Increasing Accessibility in Your Community
Jevettra Gardner, MPH, CHES, Project Manager, South Carolina Disability and Health Project, University of South Carolina
Setting: Disability Inclusion, Built Environment, Local Advocacy/Grassroots Efforts

This presentation will provide an overview of the South Carolina Disability and Health Project at the University of South Carolina and how project leaders are working with communities to increase accessibility for people with disability. Our project focuses on system change and capacity building for individuals with an intellectual disability and mobility limitations; strengthening community partnerships; enhancing health promotion activities related to physical activity and diabetes management; providing technical assistance to health facilities and parks and recreation departments on ADA compliance to name a few. Participants will learn about disability in South Carolina, why inclusivity matters, and how the SC Disability and Health Project can help in making communities more accessible.

The Power of the Pulpit
Margaret Stephens, RN, Program Coordinator, LiveWell Greenville
Setting: Engaging Faith Communities

Engaging faith communities in meaningful ways can be challenging, especially when the goal is creating a culture of health. Finding common ground as it relates to healthy eating and active living is the necessary step to success.

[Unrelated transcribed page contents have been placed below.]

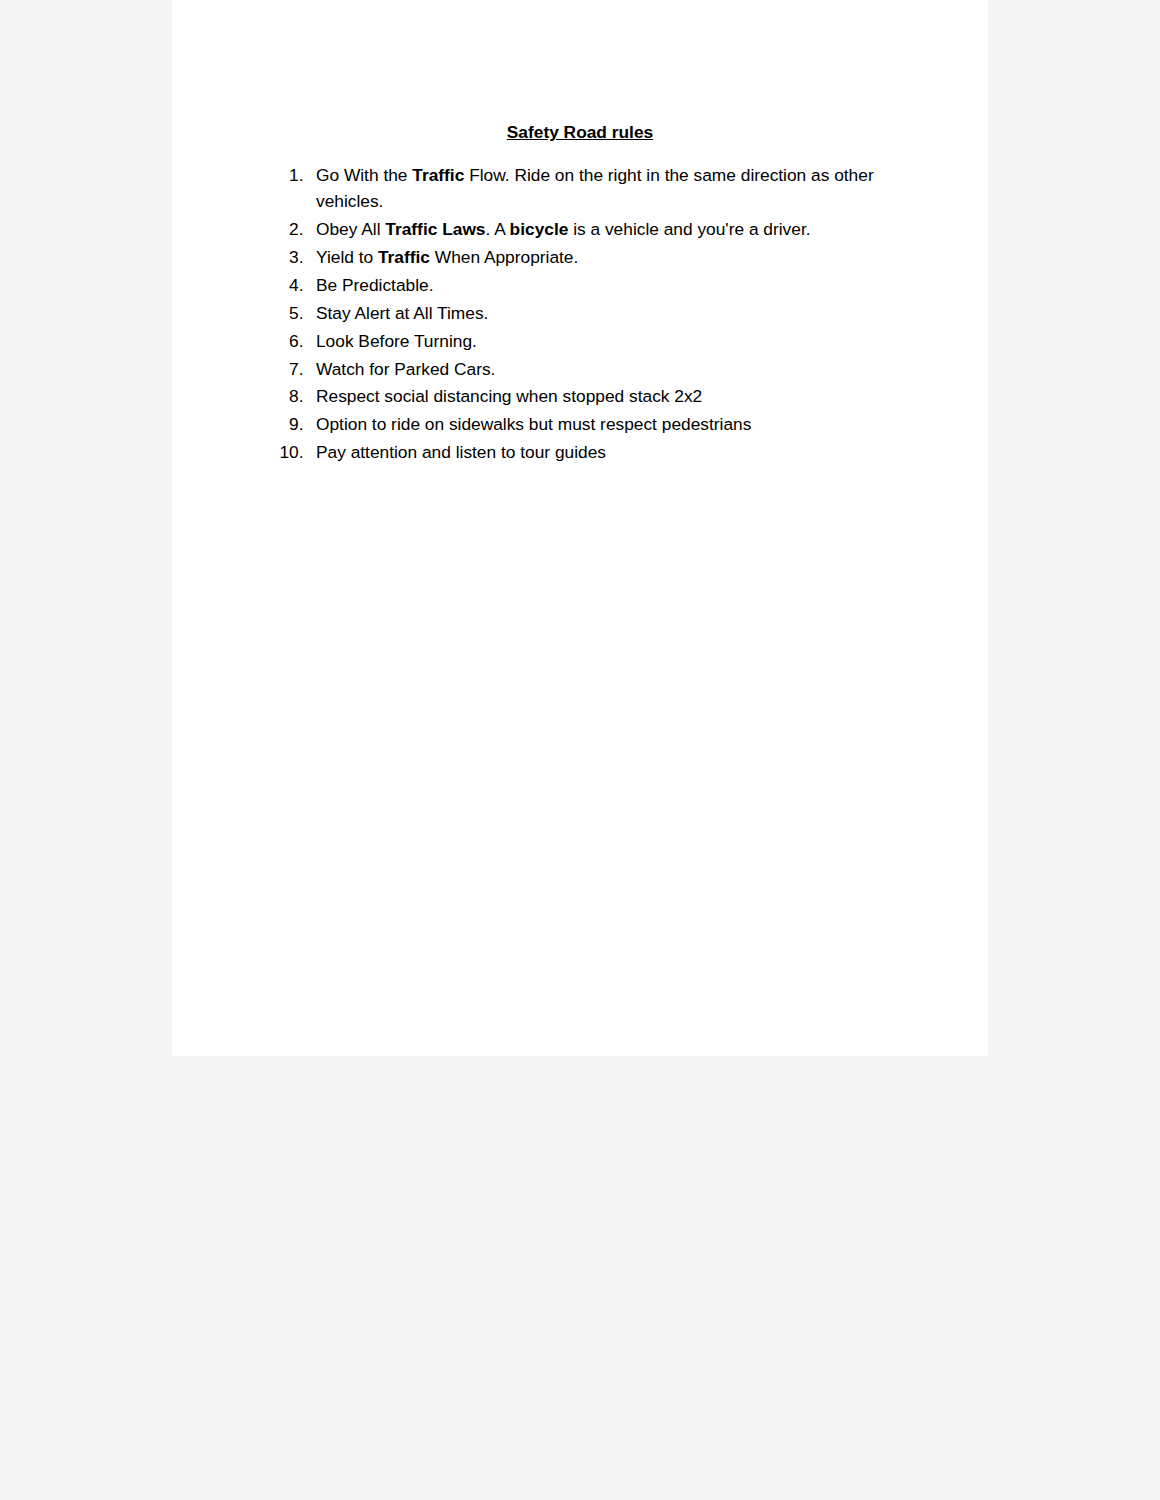Safety Road rules
Go With the Traffic Flow. Ride on the right in the same direction as other vehicles.
Obey All Traffic Laws. A bicycle is a vehicle and you're a driver.
Yield to Traffic When Appropriate.
Be Predictable.
Stay Alert at All Times.
Look Before Turning.
Watch for Parked Cars.
Respect social distancing when stopped stack 2x2
Option to ride on sidewalks but must respect pedestrians
Pay attention and listen to tour guides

Participants will learn about the necessary steps for engaging faith communities in PSE change, the 5-step process used by LiveWell at Worship that guides the PSE process of change, and why relationship building is a necessary step to sustainability.

ADVOCACY TRACK
Health Advocacy Campaigns
Meg Stanley, Campaign Coordinator, SC Quality Out of School Time Coalition; Amy Splittgerber, M.Ed., Executive Director, SC Alliance of YMCAs; Dianna Colvin, MPH, MSW, CHES, Healthy Carolina Initiatives Program Coordinator, University of South Carolina; Rebecca Caldwell, PhD, Director of Strategic Health Initiatives, University of South Carolina; Phil Ford, Manager of Policy and Advocacy, Eat Smart Move More South Carolina; Yarley Steedly, SC Government Relations Director, American Heart Association; Emily O’Sullivan, Working Well Program Manager, South Carolina Hospital Association; Amy Johnson Ely, MS,  SC Livable Communities Alliance and Executive Director, Executive Director, Palmetto Cycling Coalition; Carrie Draper, MSW, Research Associate, University of South Carolina, Arnold School of Public Health; Moderated by Megan Weis, DrPH, MPH, MCHES, Senior Director of Strategic Engagement, South Carolina Institute of Medicine and Public Health
Setting: Local Advocacy/Grassroots Efforts

In this session, each attendee will understand and learn what it’s like to be a public health advocate for national, state, and local issues, such as SNAP Incentives, Complete Streets, Healthy Out of School Time, and other healthy food and physical activity policy topics. Be prepared with questions to ask each panelist!